*DESCRIPTION OF THE TASK:* Go through the data below and gather each line containing "reactive".

MATERIAL FOR THIS EXERCISE START

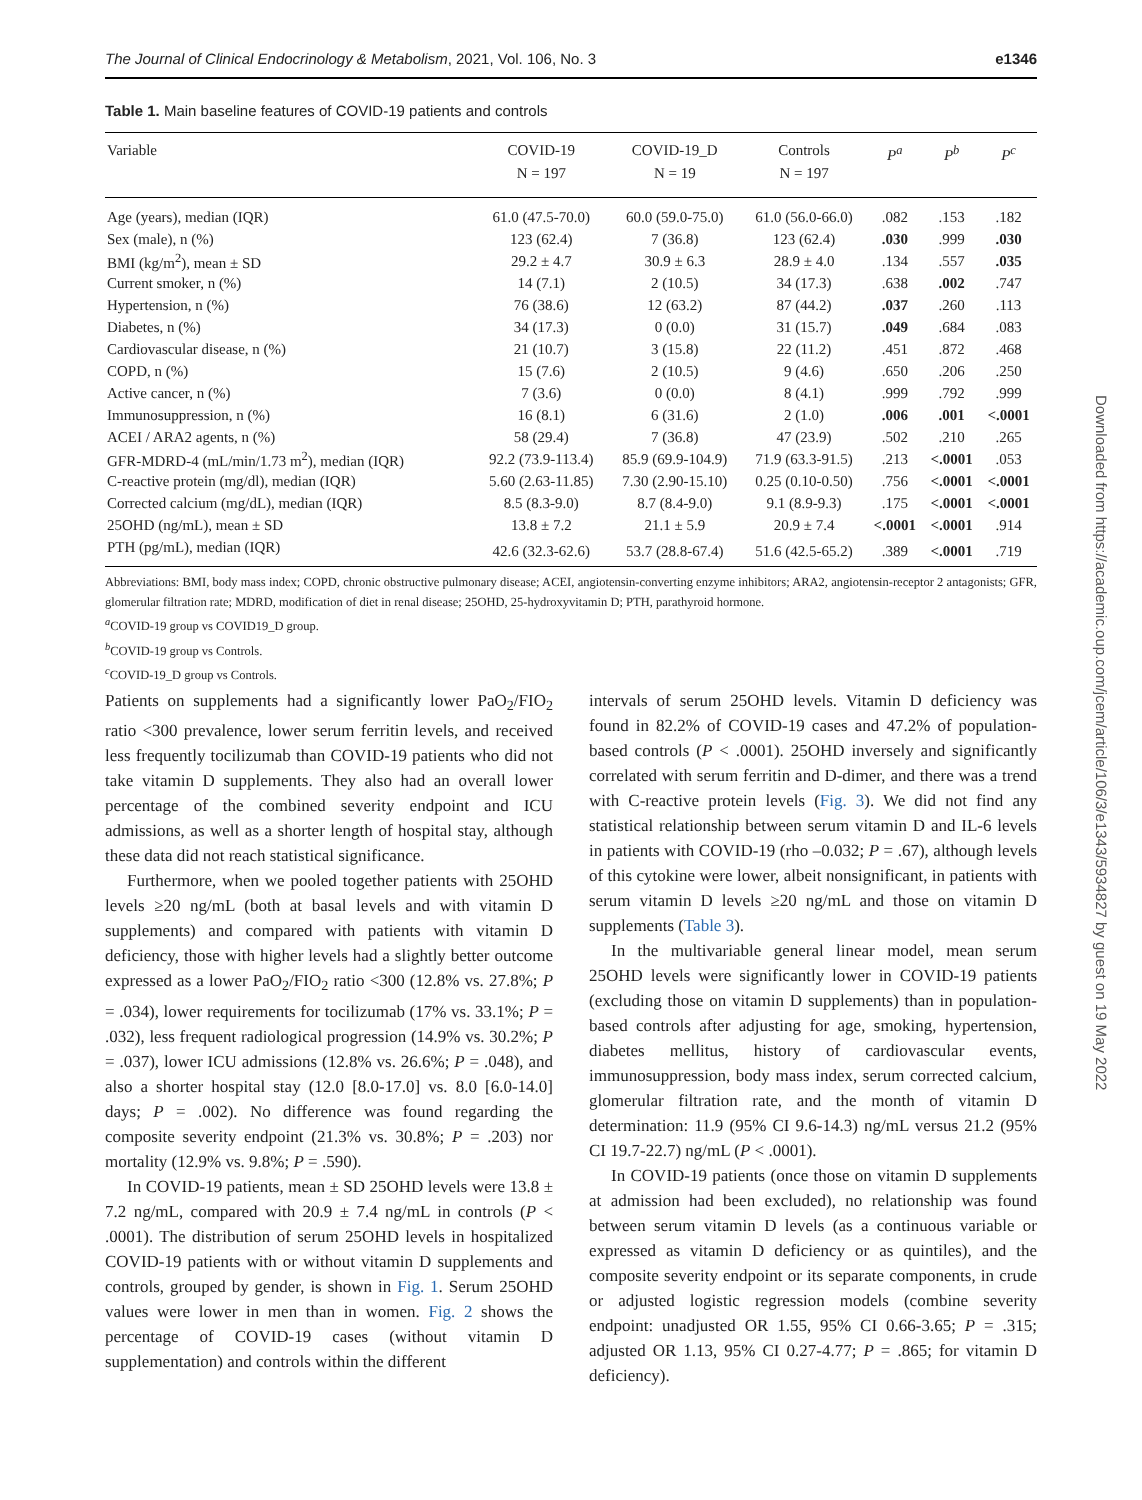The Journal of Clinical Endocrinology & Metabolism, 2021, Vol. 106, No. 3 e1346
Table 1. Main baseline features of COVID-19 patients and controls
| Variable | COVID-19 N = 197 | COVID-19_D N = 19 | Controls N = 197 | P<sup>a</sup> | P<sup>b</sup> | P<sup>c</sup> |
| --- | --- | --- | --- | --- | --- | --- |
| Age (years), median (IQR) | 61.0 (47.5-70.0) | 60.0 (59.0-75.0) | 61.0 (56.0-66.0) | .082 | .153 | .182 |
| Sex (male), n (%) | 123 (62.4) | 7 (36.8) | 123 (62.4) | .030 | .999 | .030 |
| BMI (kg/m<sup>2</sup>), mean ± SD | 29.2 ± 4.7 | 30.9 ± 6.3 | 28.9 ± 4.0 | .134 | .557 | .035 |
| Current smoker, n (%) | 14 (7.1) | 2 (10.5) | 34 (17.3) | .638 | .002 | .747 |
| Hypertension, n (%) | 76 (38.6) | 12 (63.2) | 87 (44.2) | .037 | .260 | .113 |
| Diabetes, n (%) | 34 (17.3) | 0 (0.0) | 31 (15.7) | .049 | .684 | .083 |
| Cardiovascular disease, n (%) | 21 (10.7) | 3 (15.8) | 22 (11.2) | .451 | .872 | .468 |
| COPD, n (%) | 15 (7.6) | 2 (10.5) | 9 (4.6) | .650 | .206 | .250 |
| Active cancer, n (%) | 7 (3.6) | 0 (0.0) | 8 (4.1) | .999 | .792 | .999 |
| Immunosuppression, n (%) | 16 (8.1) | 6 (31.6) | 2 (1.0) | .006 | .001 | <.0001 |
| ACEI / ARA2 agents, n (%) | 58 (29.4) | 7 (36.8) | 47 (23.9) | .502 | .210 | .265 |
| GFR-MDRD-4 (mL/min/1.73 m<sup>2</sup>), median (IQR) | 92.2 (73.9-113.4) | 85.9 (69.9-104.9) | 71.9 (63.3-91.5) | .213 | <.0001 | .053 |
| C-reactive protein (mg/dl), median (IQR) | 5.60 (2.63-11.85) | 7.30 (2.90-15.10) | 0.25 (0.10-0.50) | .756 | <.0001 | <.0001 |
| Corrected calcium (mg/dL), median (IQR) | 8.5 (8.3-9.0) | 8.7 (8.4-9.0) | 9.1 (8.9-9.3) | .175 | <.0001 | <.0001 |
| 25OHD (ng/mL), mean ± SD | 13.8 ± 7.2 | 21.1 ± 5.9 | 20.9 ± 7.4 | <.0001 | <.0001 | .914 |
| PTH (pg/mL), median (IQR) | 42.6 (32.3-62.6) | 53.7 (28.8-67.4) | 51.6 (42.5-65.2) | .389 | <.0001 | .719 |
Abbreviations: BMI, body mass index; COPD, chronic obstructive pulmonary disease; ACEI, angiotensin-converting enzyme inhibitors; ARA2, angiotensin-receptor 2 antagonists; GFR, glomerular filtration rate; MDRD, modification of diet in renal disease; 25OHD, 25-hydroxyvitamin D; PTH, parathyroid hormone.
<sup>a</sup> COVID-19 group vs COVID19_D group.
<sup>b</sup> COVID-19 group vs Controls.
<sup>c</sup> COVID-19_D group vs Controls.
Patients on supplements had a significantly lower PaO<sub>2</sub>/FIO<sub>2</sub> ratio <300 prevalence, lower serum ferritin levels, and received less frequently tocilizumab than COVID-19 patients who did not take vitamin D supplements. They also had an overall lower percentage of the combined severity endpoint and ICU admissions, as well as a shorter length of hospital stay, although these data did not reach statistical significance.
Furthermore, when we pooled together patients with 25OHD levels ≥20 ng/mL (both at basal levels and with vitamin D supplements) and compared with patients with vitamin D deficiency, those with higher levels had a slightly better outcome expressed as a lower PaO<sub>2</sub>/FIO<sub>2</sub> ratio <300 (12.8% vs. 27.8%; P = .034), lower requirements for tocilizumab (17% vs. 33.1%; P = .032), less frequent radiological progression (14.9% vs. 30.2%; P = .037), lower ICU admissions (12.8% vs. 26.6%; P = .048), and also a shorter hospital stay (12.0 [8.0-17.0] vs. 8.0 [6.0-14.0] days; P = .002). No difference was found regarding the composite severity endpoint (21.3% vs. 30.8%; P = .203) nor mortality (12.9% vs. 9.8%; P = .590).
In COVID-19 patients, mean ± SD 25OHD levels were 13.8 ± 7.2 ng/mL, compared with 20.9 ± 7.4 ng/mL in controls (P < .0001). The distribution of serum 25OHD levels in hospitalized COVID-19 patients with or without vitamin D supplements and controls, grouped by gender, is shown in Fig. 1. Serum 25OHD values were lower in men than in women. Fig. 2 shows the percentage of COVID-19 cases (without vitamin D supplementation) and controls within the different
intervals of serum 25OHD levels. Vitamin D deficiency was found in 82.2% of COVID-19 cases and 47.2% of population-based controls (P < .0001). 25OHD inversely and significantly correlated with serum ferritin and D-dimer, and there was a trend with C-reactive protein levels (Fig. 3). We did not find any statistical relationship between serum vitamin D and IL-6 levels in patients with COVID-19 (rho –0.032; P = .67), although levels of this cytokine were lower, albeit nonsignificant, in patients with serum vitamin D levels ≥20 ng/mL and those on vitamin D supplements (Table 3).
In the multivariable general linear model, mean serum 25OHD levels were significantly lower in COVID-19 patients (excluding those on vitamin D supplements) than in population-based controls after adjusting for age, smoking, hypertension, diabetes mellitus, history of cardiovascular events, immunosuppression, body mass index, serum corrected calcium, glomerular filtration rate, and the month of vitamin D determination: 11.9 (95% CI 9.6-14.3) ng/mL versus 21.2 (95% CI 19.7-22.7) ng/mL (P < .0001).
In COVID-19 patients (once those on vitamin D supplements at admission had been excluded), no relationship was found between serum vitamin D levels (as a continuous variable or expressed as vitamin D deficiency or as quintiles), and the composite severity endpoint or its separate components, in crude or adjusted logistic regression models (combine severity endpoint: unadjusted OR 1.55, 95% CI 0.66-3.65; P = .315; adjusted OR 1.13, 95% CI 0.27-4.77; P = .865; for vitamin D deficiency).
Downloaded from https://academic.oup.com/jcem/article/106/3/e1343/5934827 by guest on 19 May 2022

MATERIAL FOR THIS EXERCISE END

*ANSWER FOR THE TASK:*
| C-reactive protein (mg/dl), median (IQR) | 5.60 (2.63-11.85) | 7.30 (2.90-15.10) | 0.25 (0.10-0.50) | .756 | <.0001 | <.0001 |
intervals of serum 25OHD levels. Vitamin D deficiency was found in 82.2% of COVID-19 cases and 47.2% of population-based controls (P < .0001). 25OHD inversely and significantly correlated with serum ferritin and D-dimer, and there was a trend with C-reactive protein levels (Fig. 3). We did not find any statistical relationship between serum vitamin D and IL-6 levels in patients with COVID-19 (rho –0.032; P = .67), although levels of this cytokine were lower, albeit nonsignificant, in patients with serum vitamin D levels ≥20 ng/mL and those on vitamin D supplements (Table 3).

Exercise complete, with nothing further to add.